Beitragsart: Hörspiel
Sprache: deutsch
Redaktionsbereich:
Serie: Vogel der Woche
Entstehung

AutorInnen: hikE
Radio: RUM-90,1, Marburg im www
Produktionsdatum: 25.01.2024
CC BY-NC-SA
Creative Commons BY-NC-SA
Namensnennung - Nicht-kommerziell - Weitergabe unter gleichen Bedingungen erwünscht
Skript
Heute: die Brombeerqualle. Morelia aurula

Die wunderbare Welt der weichen Wassertiere hat mit der Brombeerqualle ein Prachtstück der Evolution abgeliefert. Der dunkel schwärzlichviolette Schirm dieses Hohltiers besteht aus vielen einzelnen Bläschen, die ihm das Aussehen einer gigantischen Brombeere geben. Diese Bläschen lösen sich zu bestimmten Jahreszeiten leicht vom Schirm ab und werden an Stränden angespült, wo sie nicht nur einen Duft nach Brombeeren verbreiten, sondern auch von Einheimischen aufgesammelt und nach der Reinigung von anhaftendem Sand als Brombeerpudding verzehrt werden. Das Auftauchen der "Brombeerpuddings" erfolgt mit einer so großen Regelmäßigkeit auf eine Nipptide nach der Sommersonnenwende, dass der Termin in örtlichen Kalendern als Feiertag verzeichnet ist.

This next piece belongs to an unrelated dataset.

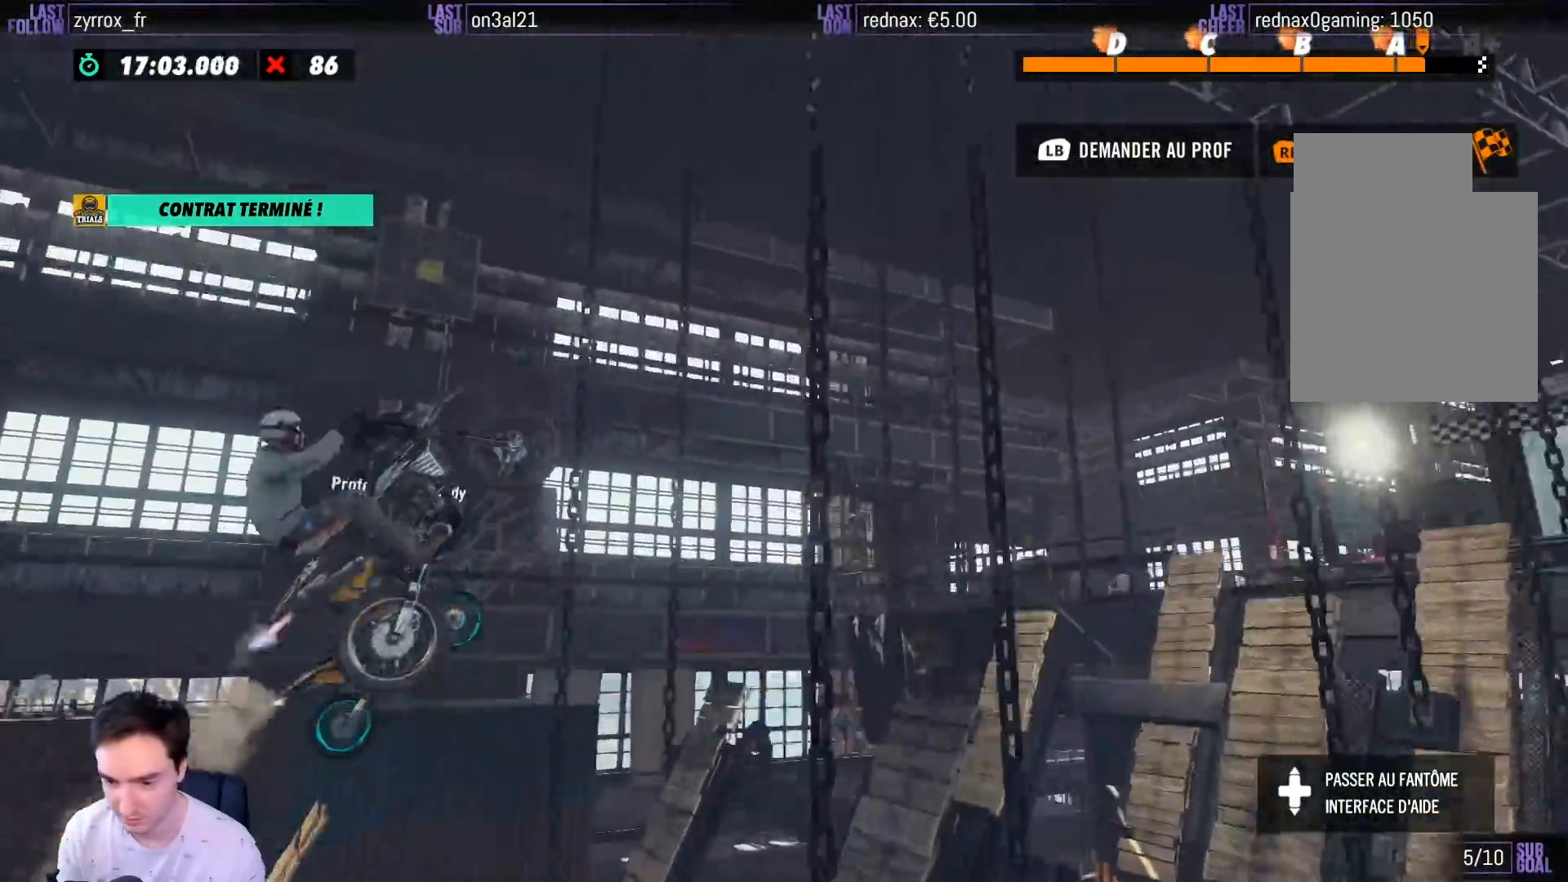
{"buttons": ["R2"], "left_stick": "center", "right_stick": "center", "events": [[33, "left_stick", "left"], [100, "left_stick", "right"], [150, "left_stick", "center"], [300, "left_stick", "right"], [450, "B", "down"], [450, "left_stick", "center"], [483, "B", "up"]]}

Von Hohltieren ist bekannt, dass sie Generationswechsel haben, also zum Beispiel ein festsitzender Polyp Medusen abtrennt, die dann als Quallen herumschwimmen und die Sache mit dem Eier legen übernehmen, aus denen wieder Polypen schlüpfen, und so weiter. Dieses Modell des Generationenwechsels gibt es bei den Hohltieren in allen möglichen Kompliziertheitsstufen bis zum simpelsten "ätsch ich bin immer eine Meduse / ätsch ich bin immer ein Polyp", wo gar kein Wechsel stattfindet.

Die Brombeerqualle hat einen Zacken drauf gelegt und lässt ihren dreifachen Generationswechsel abwechselnd im Wasser und an Land stattfinden. Die Meduse, also die Qualle, legt keine Eier, sondern produziert Brombeeren. Sobald diese von Wirbeltieren wie z.B. einheimischen Menschen verzehrt werden, wächst in deren Innerem ein Polyp heran, der ab Beginn der Badesaison eine Woche lang massenhaft kleine Kerne produziert, die mit den Stoffwechsel-Endprodukten entweder in Kläranlagen landen oder irgendwo hingeschietert werden, zum Beispiel heimlich in die Dünen oder an den Strand. Aus diesen Kernen wachsen Chlorophyll enthaltende, trockenheitstolerante Polypen, die an verschiedenen Pflanzen wie Heidesträuchern oder Strandhafer heraufklettern, sich zu mehreren in die Blütenknospen setzen, die Pflanze anzapfen und in der geenterten Knospe entweder eine gemeinsame Cyste oder ein Ei bilden (das weiß man noch nicht so genau). Jedenfalls sind die "Eier" dieser Polypen ziemlich groß und aus irgend einem Grunde besonders attraktiv für Möwen, welche sie gezielt aus den Büschen heraus picken und runterschlucken. Bei den Möwen-Flügen landen sie auf üblichem Wege wieder im Meerwasser, und die nächste Brombeerqualle schlüpft.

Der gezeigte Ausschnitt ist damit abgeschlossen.